## Exercise details
Extract every line below that contains the word "управления".

*****

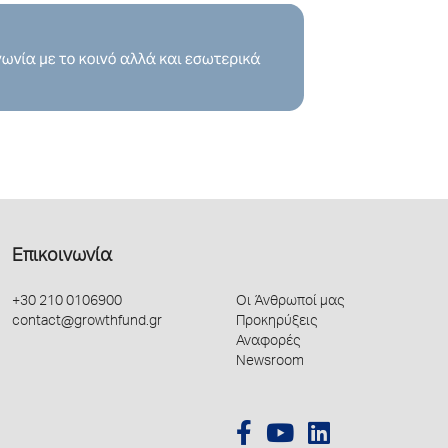
Επικοινωνία
+30 210 0106900
Οι Άνθρωποί μας
contact@growthfund.gr
Προκηρύξεις
Αναφορές
Newsroom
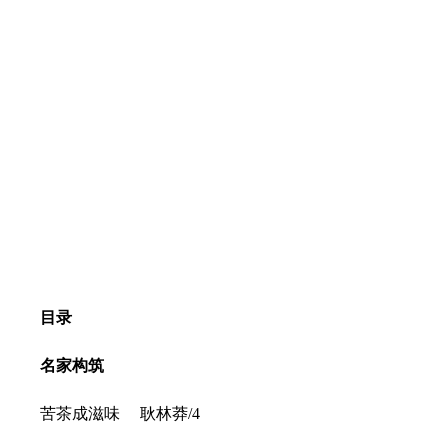
目录
名家构筑
苦茶成滋味 耿林莽/4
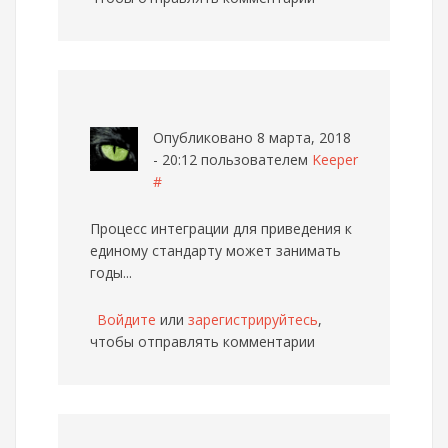
Опубликовано 8 марта, 2018
- 20:12 пользователем
Keeper
#
Процесс интеграции для приведения к
единому стандарту может занимать
годы...
Войдите
или
зарегистрируйтесь
,
чтобы отправлять комментарии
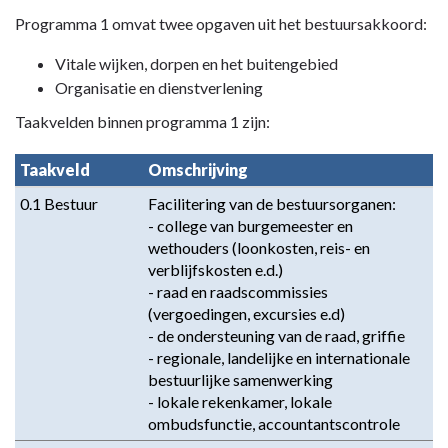
Terug
Programma 1 omvat twee opgaven uit het bestuursakkoord:
naar
Vitale wijken, dorpen en het buitengebied
navigatie
Organisatie en dienstverlening
-
Programma
Taakvelden binnen programma 1 zijn:
1
Bestuur,
Taakveld
Omschrijving
dienstverlening
0.1 Bestuur
Facilitering van de bestuursorganen: 

en
- college van burgemeester en 
veiligheid
wethouders (loonkosten, reis- en 
-
verblijfskosten e.d.) 

Omschrijving
- raad en raadscommissies 
(vergoedingen, excursies e.d) 

- de ondersteuning van de raad, griffie 

- regionale, landelijke en internationale 
bestuurlijke samenwerking 

- lokale rekenkamer, lokale 
ombudsfunctie, accountantscontrole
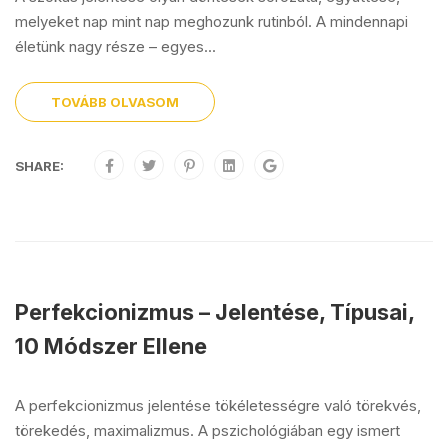
melyeket nap mint nap meghozunk rutinból. A mindennapi
életünk nagy része – egyes...
TOVÁBB OLVASOM
SHARE:
Perfekcionizmus – Jelentése, Típusai,
10 Módszer Ellene
A perfekcionizmus jelentése tökéletességre való törekvés,
törekedés, maximalizmus. A pszichológiában egy ismert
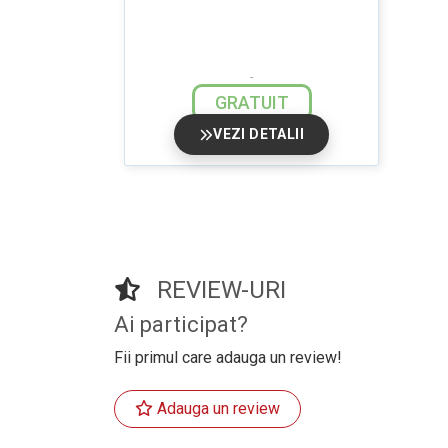
GRATUIT
VEZI DETALII
REVIEW-URI
Ai participat?
Fii primul care adauga un review!
Adauga un review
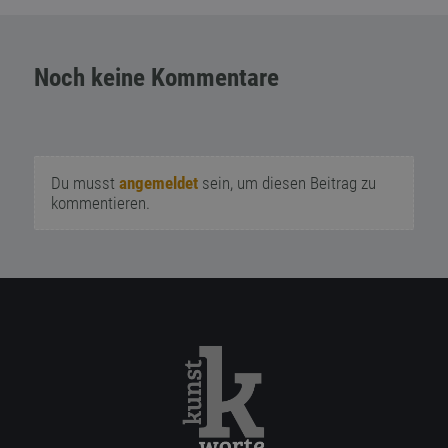
Noch keine Kommentare
Du musst
angemeldet
sein, um diesen Beitrag zu
kommentieren.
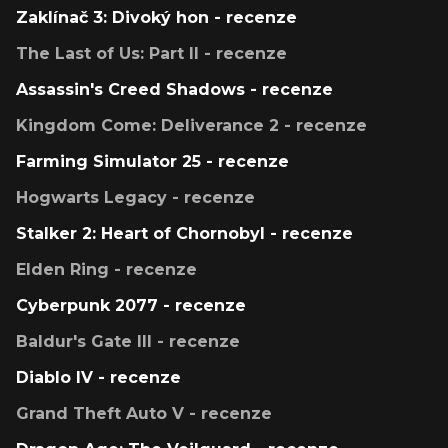
Zaklínač 3: Divoký hon - recenze
The Last of Us: Part II - recenze
Assassin's Creed Shadows - recenze
Kingdom Come: Deliverance 2 - recenze
Farming Simulator 25 - recenze
Hogwarts Legacy - recenze
Stalker 2: Heart of Chornobyl - recenze
Elden Ring - recenze
Cyberpunk 2077 - recenze
Baldur's Gate III - recenze
Diablo IV - recenze
Grand Theft Auto V - recenze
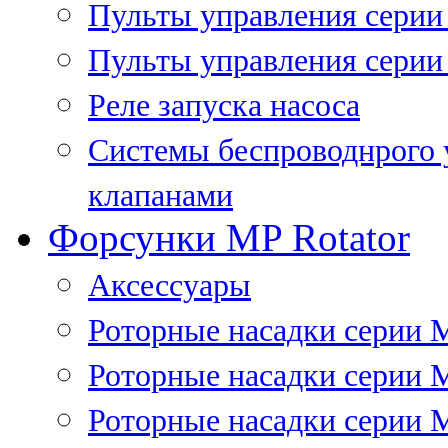
Пульты управления сери
Пульты управления серии
Реле запуска насоса
Системы беспроводнрого 
клапанами
Форсунки MP Rotator
Аксессуары
Роторные насадки серии 
Роторные насадки серии 
Роторные насадки серии 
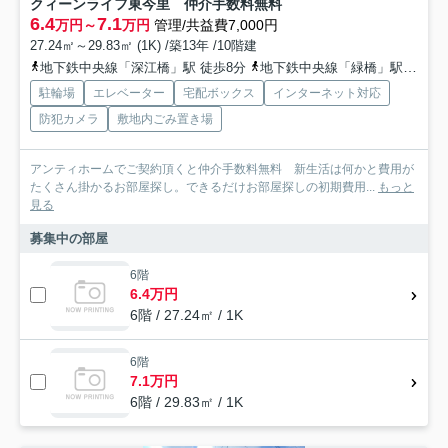
クィーンライフ東今里 仲介手数料無料
6.4
7.1
万円～
万円
管理/共益費7,000円
27.24㎡～29.83㎡ (1K) /築13年 /10階建
地下鉄中央線「深江橋」駅 徒歩8分
地下鉄中央線「緑橋」駅 徒歩8分
駐輪場
エレベーター
宅配ボックス
インターネット対応
防犯カメラ
敷地内ごみ置き場
アンティホームでご契約頂くと仲介手数料無料 新生活は何かと費用が
たくさん掛かるお部屋探し。できるだけお部屋探しの初期費用...
もっと
見る
募集中の部屋
6階
6.4万円
6階 / 27.24㎡ / 1K
6階
7.1万円
6階 / 29.83㎡ / 1K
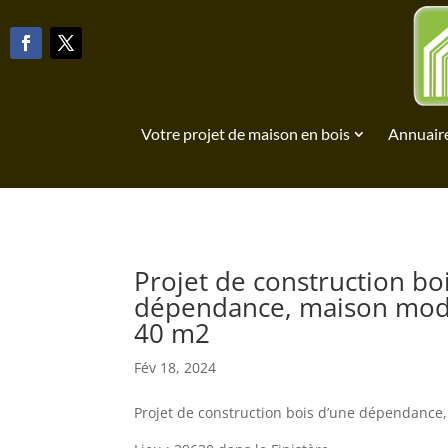
Votre projet de maison en bois
Annuaire
Projet de construction boi
dépendance, maison modu
40 m2
Fév 18, 2024
Projet de construction bois d’une dépendance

*****

## Response to this exercise
Пульты управления сери
Пульты управления серии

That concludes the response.